TestLinks

TestLinks is a very simple Python program for checking whether or not hyperlinks in an (X)HTML document point to resources that can be accessed. It can test the links in a locally stored document, or a remote document accessible via http, ftp or gopher (using Python's urllib). It can test links to other documents, with absolute or relative addresses, but not links to other tags in the same document which have been given a name or id, or mailto links. It may support these in future. TestLinks caches the results of its tests, so if one document contains many links to the same URL, only on test will be run per instance of TestLinks. It is easy to get TestLinks to be completely silent until broken links are found, making it ideal to run as a cron job.

Requirements

TestLinks depends only upon Python. It is known to work with Python 2.4 and should work with any version that provides the htmllib and urllib modules. It should work on any operating system that Python runs on.

License

TestLinks is distributed under a standard 3-clause BSD license. It's as free as software gets.

Download

Download the latest version of TestLinks, TestLinks 0.1 (released September 8 2007).

Complete Instructions

Note: All the examples here assume you have renamed the file you've downloaded to testlinks and put in somewhere in your $PATH, set it executable with a chmod +x and that /usr/bin/env python will start a Python interpreter on your system (or that you've done the equivalent things on Windows).

Using TestLinks is exceedingly easy. The simplest way you can use it is like this:

$ testlinks http://www.luke.maurits.id.au./links.html

This will download my links page and check all the links in it. It should produce output similar to this:

links.html:31 Testing "http://www.luke.maurits.id.au/"... OK!
links.html:32 Testing "http://www.luke.maurits.id.au/software/"... OK!
links.html:33 Testing "http://www.luke.maurits.id.au/programming/"... OK!
links.html:34 Testing "http://www.luke.maurits.id.au/unix/"... OK!
links.html:35 Testing "http://www.luke.maurits.id.au/maths/"... OK!
links.html:36 Testing "http://www.luke.maurits.id.au/blog/"... OK!
links.html:37 Testing "http://www.luke.maurits.id.au/feeds.html"... OK!
links.html:38 Testing "http://www.luke.maurits.id.au/links.html"... OK!

...and so on, until all the links are done.
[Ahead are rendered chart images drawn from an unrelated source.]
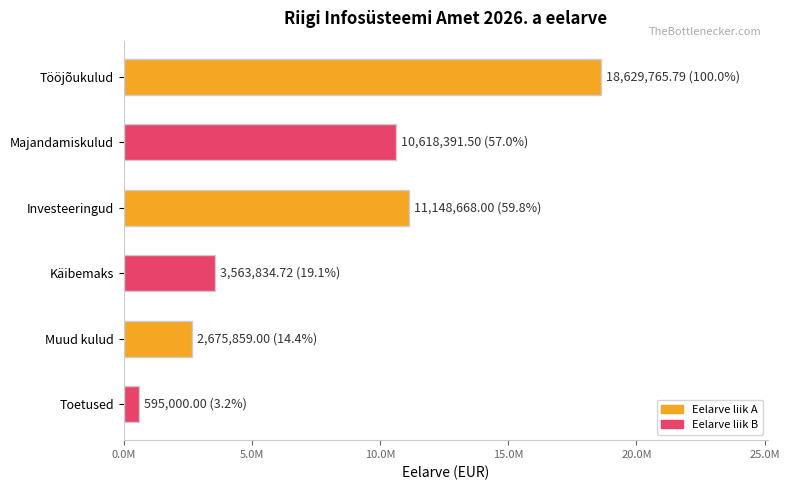

List the labels in order of value, smallest first.

Toetused, Muud kulud, Käibemaks, Majandamiskulud, Investeeringud, Tööjõukulud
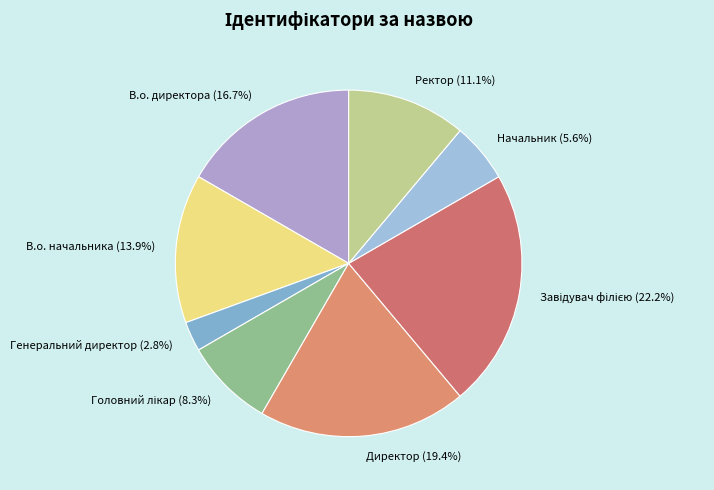

True or false: Директор accounts for 28% of the total.

False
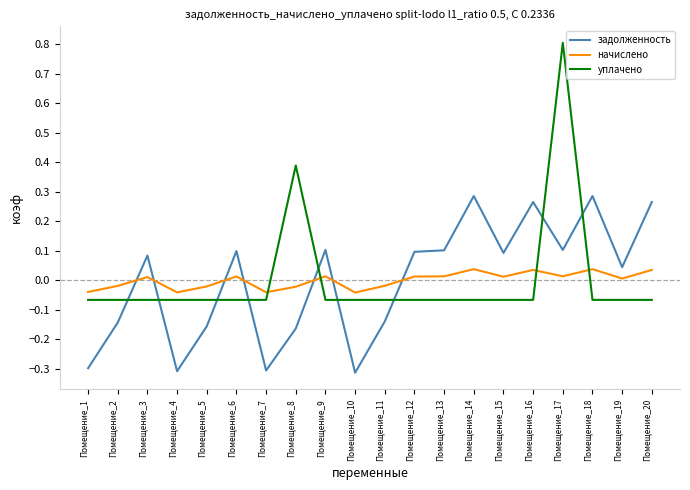

What are all the series names shown in the legend?

задолженность, начислено, уплачено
If any bad links are found, you'll see output like this:

links.html:42 Testing "http://www.not.a.real.link.com"... BROKEN! <==---

All this output is good to let you know that TestLinks is actually working, but once you're sure that it is, you will probably want to run it in ``silent mode'', by using the -s option, i.e. run:

$ testlinks -s http://www.luke.maurits.id.au./links.html

With this option, there will be no output unless any broken links are found. This setting was designed with cron in mind. You can set a cron job to test the links on your page every hour or so and you'll get an email only when broken links are found.

That's pretty much it. The only other thing to note is that you can supply a list of several pages to check, like this:

testlinks page1.html page2.html page3.html

and TestLinks will test each page in turn. If it can't test one page for any reason, it will move to the next one on the list until each page has been attempted.

You can get TestLinks to output a brief summary of the above with the -h option:

$ testlinks.py -h 
TestLinks 0.1
Copyright Luke Maurits, 2007
See http://www.luke.maurits/software/testlinks/ for latest version

usage: testlinks [-s] [-h] file1 file2 file3...
-h prints this usage message.
-s specifies 'silent mode': no output if no broken links are found.